*** Opening of Records shown ***

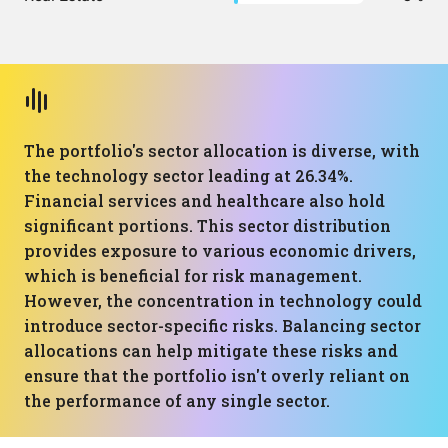
The portfolio's sector allocation is diverse, with
the technology sector leading at 26.34%.
Financial services and healthcare also hold
significant portions. This sector distribution
provides exposure to various economic drivers,
which is beneficial for risk management.
However, the concentration in technology could
introduce sector-specific risks. Balancing sector
allocations can help mitigate these risks and
ensure that the portfolio isn't overly reliant on
the performance of any single sector.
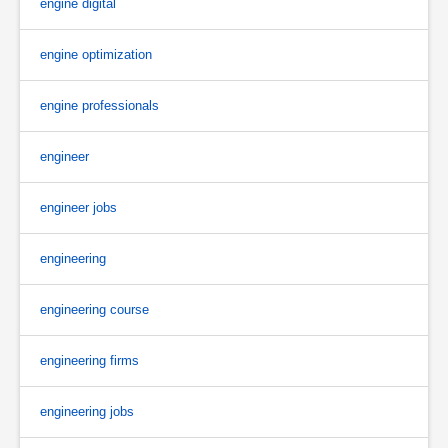
engine digital
engine optimization
engine professionals
engineer
engineer jobs
engineering
engineering course
engineering firms
engineering jobs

*** Close of Records shown ***

Check each line in the records above for the word "risks". Return those that have it.

§ **Response to this exercise**:
introduce sector-specific risks. Balancing sector
allocations can help mitigate these risks and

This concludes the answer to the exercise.